• EXERCISE PROMPT: An exact reproduction of each record is required.

• AVAILABLE RECORDS:
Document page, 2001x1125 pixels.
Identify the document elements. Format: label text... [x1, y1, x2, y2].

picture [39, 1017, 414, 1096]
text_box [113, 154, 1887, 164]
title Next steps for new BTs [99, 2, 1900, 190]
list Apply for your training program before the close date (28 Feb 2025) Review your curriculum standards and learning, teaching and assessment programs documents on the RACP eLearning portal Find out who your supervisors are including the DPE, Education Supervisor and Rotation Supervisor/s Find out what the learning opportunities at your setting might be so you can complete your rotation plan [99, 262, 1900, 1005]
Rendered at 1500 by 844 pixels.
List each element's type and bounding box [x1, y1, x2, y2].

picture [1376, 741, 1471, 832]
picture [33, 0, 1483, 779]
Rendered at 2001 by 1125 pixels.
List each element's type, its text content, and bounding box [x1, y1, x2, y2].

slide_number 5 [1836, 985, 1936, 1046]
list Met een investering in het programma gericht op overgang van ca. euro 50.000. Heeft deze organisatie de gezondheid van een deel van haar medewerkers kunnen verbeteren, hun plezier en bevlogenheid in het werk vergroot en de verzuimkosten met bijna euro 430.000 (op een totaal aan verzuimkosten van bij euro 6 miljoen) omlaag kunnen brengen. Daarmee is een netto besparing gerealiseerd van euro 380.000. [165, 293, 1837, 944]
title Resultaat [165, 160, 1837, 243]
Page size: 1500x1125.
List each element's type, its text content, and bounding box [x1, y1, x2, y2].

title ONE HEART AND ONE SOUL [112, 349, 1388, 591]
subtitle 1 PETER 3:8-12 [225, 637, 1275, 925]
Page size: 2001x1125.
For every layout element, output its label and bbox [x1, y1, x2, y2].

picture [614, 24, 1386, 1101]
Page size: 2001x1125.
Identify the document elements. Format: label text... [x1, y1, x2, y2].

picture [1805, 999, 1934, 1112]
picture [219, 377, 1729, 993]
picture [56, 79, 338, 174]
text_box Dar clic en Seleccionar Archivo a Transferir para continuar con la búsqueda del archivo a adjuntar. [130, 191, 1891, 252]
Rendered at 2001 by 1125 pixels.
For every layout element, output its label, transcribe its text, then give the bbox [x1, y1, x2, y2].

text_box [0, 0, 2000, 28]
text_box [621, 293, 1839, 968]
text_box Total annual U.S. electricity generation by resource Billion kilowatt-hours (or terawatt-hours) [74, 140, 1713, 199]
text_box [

• ANSWER AREA:
Document page, 2001x1125 pixels.
Identify the document elements. Format: label text... [x1, y1, x2, y2].

picture [39, 1017, 414, 1096]
text_box [113, 154, 1887, 164]
title Next steps for new BTs [99, 2, 1900, 190]
list Apply for your training program before the close date (28 Feb 2025) Review your curriculum standards and learning, teaching and assessment programs documents on the RACP eLearning portal Find out who your supervisors are including the DPE, Education Supervisor and Rotation Supervisor/s Find out what the learning opportunities at your setting might be so you can complete your rotation plan [99, 262, 1900, 1005]
Rendered at 1500 by 844 pixels.
List each element's type and bounding box [x1, y1, x2, y2].

picture [1376, 741, 1471, 832]
picture [33, 0, 1483, 779]
Rendered at 2001 by 1125 pixels.
List each element's type, its text content, and bounding box [x1, y1, x2, y2].

slide_number 5 [1836, 985, 1936, 1046]
list Met een investering in het programma gericht op overgang van ca. euro 50.000. Heeft deze organisatie de gezondheid van een deel van haar medewerkers kunnen verbeteren, hun plezier en bevlogenheid in het werk vergroot en de verzuimkosten met bijna euro 430.000 (op een totaal aan verzuimkosten van bij euro 6 miljoen) omlaag kunnen brengen. Daarmee is een netto besparing gerealiseerd van euro 380.000. [165, 293, 1837, 944]
title Resultaat [165, 160, 1837, 243]
Page size: 1500x1125.
List each element's type, its text content, and bounding box [x1, y1, x2, y2].

title ONE HEART AND ONE SOUL [112, 349, 1388, 591]
subtitle 1 PETER 3:8-12 [225, 637, 1275, 925]
Page size: 2001x1125.
For every layout element, output its label and bbox [x1, y1, x2, y2].

picture [614, 24, 1386, 1101]
Page size: 2001x1125.
Identify the document elements. Format: label text... [x1, y1, x2, y2].

picture [1805, 999, 1934, 1112]
picture [219, 377, 1729, 993]
picture [56, 79, 338, 174]
text_box Dar clic en Seleccionar Archivo a Transferir para continuar con la búsqueda del archivo a adjuntar. [130, 191, 1891, 252]
Rendered at 2001 by 1125 pixels.
For every layout element, output its label, transcribe its text, then give the bbox [x1, y1, x2, y2].

text_box [0, 0, 2000, 28]
text_box [621, 293, 1839, 968]
text_box Total annual U.S. electricity generation by resource Billion kilowatt-hours (or terawatt-hours) [74, 140, 1713, 199]
text_box [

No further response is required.